Writer's picture: Luke KandiahLuke Kandiah

Updated: Feb 26, 2022

Research into using materials to assist in the investigation of research practice, cultivating different perspectives and allowing the research to guide the researcher.


Making: Anthropology, Archeology, Art and Architecture - Tim Ingold (2013)

reference: Chapter 2 ‘The Materials of Life’ in Tim Ingold, Making: Anthropology, Archaeology, Art and Architecture (London: Routledge, 2013), pp. 17-31.


- Argument of the chapter – ‘To switch our perspective from the endless shuttling back and forth from image to object and from object to image.’ Arguing to reframe research to inform multi-practice investigation.

- Material Culture – Julian Thomas, 2007 – ‘(Material culture) represents at once ideas that have been made material, and natural substance that has been rendered cultural.’ – A dual meaning of cultural ideas given form and natural substances being given cultural importance.

- Hylomorphism and inclusive definitions – Making as a hylomorphism ( from Greek hyle ‘matter’ and morphe ‘form’) of Research. Art as a hylomorphism exists as a definition that does not exclude sonic works.

- Metallurgy – Deleuze and Guattari – Metallurgy as ‘…highlighting a particular insufficiency in the hylomorphic model’- This being that ‘it can only conceive of technical operations as sequences of discrete steps.’ Metallurgy as being a morphogenic approach where the thresholds between ‘steps’ inform and develop the commencement of the next: ie. Material variation created in forging iron by returning it to the fire between the rigid steps. ‘Even iron flows, and the smith has to follow it.’

- The Two sides of materiality – On one side is the raw physicality of its material character and on the other side is ‘…the socially and historically situated agency of human beings who, in appropriating this physicality for their purposes, are alleged to project upon it.... the physical forms of artefacts.’ – Situationism of specific materials, can be applied to sound medium materiality in relation to both its raw physicality of its material character and also its relevance as an artefact of cultural and social importance.
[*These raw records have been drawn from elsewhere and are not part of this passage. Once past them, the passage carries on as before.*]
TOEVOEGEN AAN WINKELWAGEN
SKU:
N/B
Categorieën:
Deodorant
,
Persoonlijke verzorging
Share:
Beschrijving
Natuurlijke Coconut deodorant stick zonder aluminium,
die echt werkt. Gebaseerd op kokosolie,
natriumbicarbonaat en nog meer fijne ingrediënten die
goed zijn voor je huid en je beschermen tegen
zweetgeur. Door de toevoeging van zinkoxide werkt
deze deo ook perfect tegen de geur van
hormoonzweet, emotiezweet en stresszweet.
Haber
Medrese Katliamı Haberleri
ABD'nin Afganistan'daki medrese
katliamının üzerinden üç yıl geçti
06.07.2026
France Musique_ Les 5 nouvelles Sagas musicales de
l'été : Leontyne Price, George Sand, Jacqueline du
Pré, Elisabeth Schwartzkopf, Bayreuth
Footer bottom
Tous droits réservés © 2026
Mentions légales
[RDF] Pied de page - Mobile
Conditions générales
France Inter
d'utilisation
- Return to alchemy – Insinuating that a scientific understanding of material and a ‘alchemical’ understanding is opposed in the sense that scientific knowledge about something excludes the knowledge of how that artefact interacts with the real world. As if the scientist that knows the chemical molecular structure of salt, somehow forgets its application in cooking.


Making and Knowing workshop with Elaine Igoe

- Workshop about using physical research to develop literacy with materials and encouraging alternative perspectives.

- Working Collaboratively with course mate Katie, developing an elaborate puppet with a meandering, morphogenic approach & unfamiliar materials.

Puppets are often associated with fear. It would be interesting to understand why that is and how puppets could provide insight into the nature of haunting.